**Work required:** Transcribe the entries exactly as they stand below, passing over any picture.

Data extracted from a collection
⁂

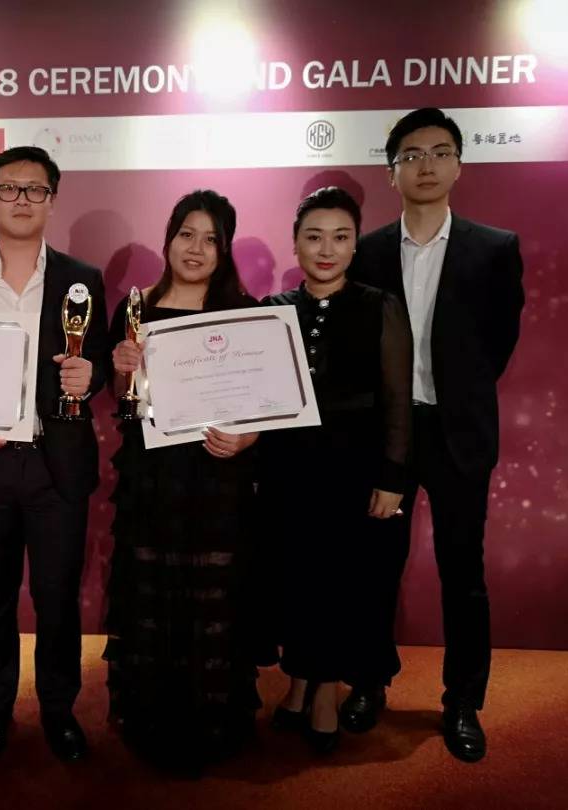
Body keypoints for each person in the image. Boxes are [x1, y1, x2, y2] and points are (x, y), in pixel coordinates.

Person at [344, 107, 525, 762]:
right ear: (390, 172)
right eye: (411, 155)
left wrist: (457, 394)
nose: (426, 165)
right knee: (374, 566)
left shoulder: (494, 248)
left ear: (458, 165)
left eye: (440, 152)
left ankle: (463, 701)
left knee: (463, 572)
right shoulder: (366, 253)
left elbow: (497, 342)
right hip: (387, 436)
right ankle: (368, 682)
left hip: (458, 433)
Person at [0, 146, 107, 762]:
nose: (22, 200)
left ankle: (59, 710)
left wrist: (91, 375)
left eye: (35, 190)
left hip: (59, 465)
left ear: (53, 200)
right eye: (9, 189)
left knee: (58, 599)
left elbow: (97, 361)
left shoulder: (84, 278)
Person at [105, 190, 261, 770]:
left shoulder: (244, 312)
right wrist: (122, 371)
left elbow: (266, 401)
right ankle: (152, 722)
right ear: (169, 238)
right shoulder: (136, 307)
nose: (196, 249)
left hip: (218, 476)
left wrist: (247, 438)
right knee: (152, 592)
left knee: (213, 597)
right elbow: (125, 402)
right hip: (153, 477)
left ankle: (211, 724)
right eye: (186, 234)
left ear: (225, 248)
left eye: (210, 239)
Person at [258, 186, 413, 754]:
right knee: (294, 580)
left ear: (355, 246)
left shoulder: (379, 305)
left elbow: (398, 400)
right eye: (314, 237)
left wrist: (393, 477)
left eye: (341, 237)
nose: (327, 250)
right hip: (287, 471)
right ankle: (298, 684)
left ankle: (324, 692)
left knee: (340, 585)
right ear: (295, 243)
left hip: (354, 472)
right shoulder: (272, 309)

⁂

**Response to the exercise:**
Body keypoints for each person in the image. Boxes are [x1, y1, x2, y2] and points are (x, y), in pixel coordinates.

Person at [344, 107, 525, 762]:
right ear: (390, 172)
right eye: (411, 155)
left wrist: (457, 394)
nose: (426, 165)
right knee: (374, 566)
left shoulder: (494, 248)
left ear: (458, 165)
left eye: (440, 152)
left ankle: (463, 701)
left knee: (463, 572)
right shoulder: (366, 253)
left elbow: (497, 342)
right hip: (387, 436)
right ankle: (368, 682)
left hip: (458, 433)
Person at [0, 146, 107, 762]:
nose: (22, 200)
left ankle: (59, 710)
left wrist: (91, 375)
left eye: (35, 190)
left hip: (59, 465)
left ear: (53, 200)
right eye: (9, 189)
left knee: (58, 599)
left elbow: (97, 361)
left shoulder: (84, 278)
Person at [105, 190, 261, 770]:
left shoulder: (244, 312)
right wrist: (122, 371)
left elbow: (266, 401)
right ankle: (152, 722)
right ear: (169, 238)
right shoulder: (136, 307)
nose: (196, 249)
left hip: (218, 476)
left wrist: (247, 438)
right knee: (152, 592)
left knee: (213, 597)
right elbow: (125, 402)
right hip: (153, 477)
left ankle: (211, 724)
right eye: (186, 234)
left ear: (225, 248)
left eye: (210, 239)
Person at [258, 186, 413, 754]:
right knee: (294, 580)
left ear: (355, 246)
left shoulder: (379, 305)
left elbow: (398, 400)
right eye: (314, 237)
left wrist: (393, 477)
left eye: (341, 237)
nose: (327, 250)
right hip: (287, 471)
right ankle: (298, 684)
left ankle: (324, 692)
left knee: (340, 585)
right ear: (295, 243)
left hip: (354, 472)
right shoulder: (272, 309)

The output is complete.